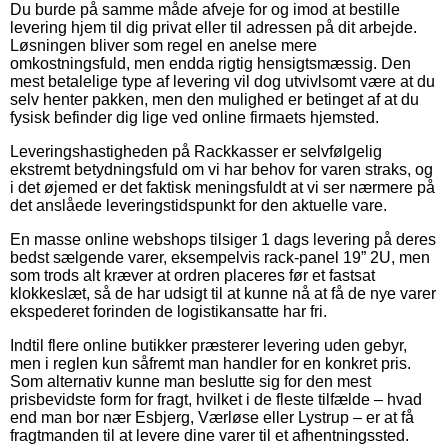
Du burde på samme måde afveje for og imod at bestille
levering hjem til dig privat eller til adressen på dit arbejde.
Løsningen bliver som regel en anelse mere
omkostningsfuld, men endda rigtig hensigtsmæssig. Den
mest betalelige type af levering vil dog utvivlsomt være at du
selv henter pakken, men den mulighed er betinget af at du
fysisk befinder dig lige ved online firmaets hjemsted.
Leveringshastigheden på Rackkasser er selvfølgelig
ekstremt betydningsfuld om vi har behov for varen straks, og
i det øjemed er det faktisk meningsfuldt at vi ser nærmere på
det anslåede leveringstidspunkt for den aktuelle vare.
En masse online webshops tilsiger 1 dags levering på deres
bedst sælgende varer, eksempelvis rack-panel 19” 2U, men
som trods alt kræver at ordren placeres før et fastsat
klokkeslæt, så de har udsigt til at kunne nå at få de nye varer
ekspederet forinden de logistikansatte har fri.
Indtil flere online butikker præsterer levering uden gebyr,
men i reglen kun såfremt man handler for en konkret pris.
Som alternativ kunne man beslutte sig for den mest
prisbevidste form for fragt, hvilket i de fleste tilfælde – hvad
end man bor nær Esbjerg, Værløse eller Lystrup – er at få
fragtmanden til at levere dine varer til et afhentningssted.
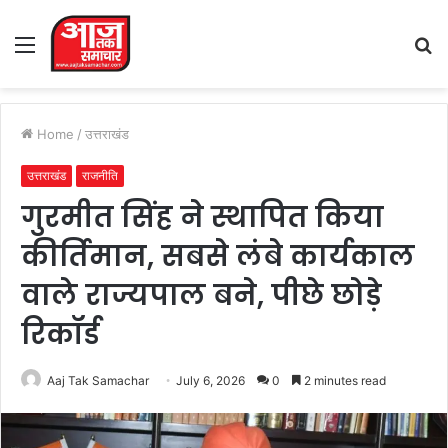
Menu
S
fo
Home
/
उत्तराखंड
उत्तराखंड
राजनीति
गुरमीत सिंह ने स्थापित किया
कीर्तिमान, सबसे लंबे कार्यकाल
वाले राज्यपाल बने, पीछे छोड़े
रिकॉर्ड
Aaj Tak Samachar
July 6, 2026
0
2 minutes read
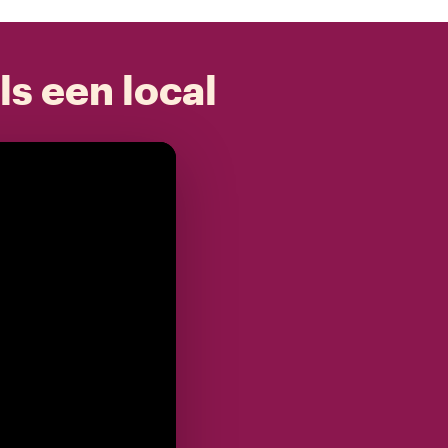
ls een local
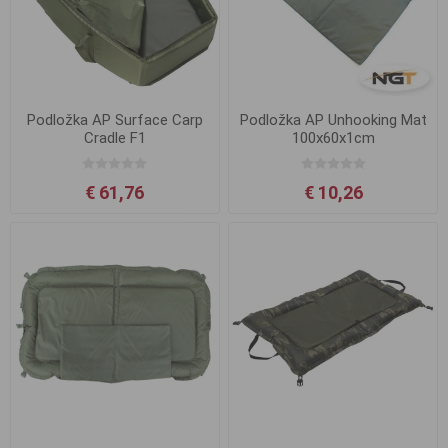
Podložka AP Surface Carp
Podložka AP Unhooking Mat
Cradle F1
100x60x1cm
€ 61,76
€ 10,26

:: Your task ::
Render the text read from every one of the records above as a JSON list of strings, one string per line, with blank lines omitted. Leave the pictures out of the answer.

:: Solution to this exercise ::
[
  "Du burde på samme måde afveje for og imod at bestille",
  "levering hjem til dig privat eller til adressen på dit arbejde.",
  "Løsningen bliver som regel en anelse mere",
  "omkostningsfuld, men endda rigtig hensigtsmæssig. Den",
  "mest betalelige type af levering vil dog utvivlsomt være at du",
  "selv henter pakken, men den mulighed er betinget af at du",
  "fysisk befinder dig lige ved online firmaets hjemsted.",
  "Leveringshastigheden på Rackkasser er selvfølgelig",
  "ekstremt betydningsfuld om vi har behov for varen straks, og",
  "i det øjemed er det faktisk meningsfuldt at vi ser nærmere på",
  "det anslåede leveringstidspunkt for den aktuelle vare.",
  "En masse online webshops tilsiger 1 dags levering på deres",
  "bedst sælgende varer, eksempelvis rack-panel 19” 2U, men",
  "som trods alt kræver at ordren placeres før et fastsat",
  "klokkeslæt, så de har udsigt til at kunne nå at få de nye varer",
  "ekspederet forinden de logistikansatte har fri.",
  "Indtil flere online butikker præsterer levering uden gebyr,",
  "men i reglen kun såfremt man handler for en konkret pris.",
  "Som alternativ kunne man beslutte sig for den mest",
  "prisbevidste form for fragt, hvilket i de fleste tilfælde – hvad",
  "end man bor nær Esbjerg, Værløse eller Lystrup – er at få",
  "fragtmanden til at levere dine varer til et afhentningssted.",
  "Menu",
  "S",
  "fo",
  "Home",
  "/",
  "उत्तराखंड",
  "उत्तराखंड",
  "राजनीति",
  "गुरमीत सिंह ने स्थापित किया",
  "कीर्तिमान, सबसे लंबे कार्यकाल",
  "वाले राज्यपाल बने, पीछे छोड़े",
  "रिकॉर्ड",
  "Aaj Tak Samachar",
  "July 6, 2026",
  "0",
  "2 minutes read",
  "ls een local",
  "Podložka AP Surface Carp",
  "Podložka AP Unhooking Mat",
  "Cradle F1",
  "100x60x1cm",
  "€ 61,76",
  "€ 10,26"
]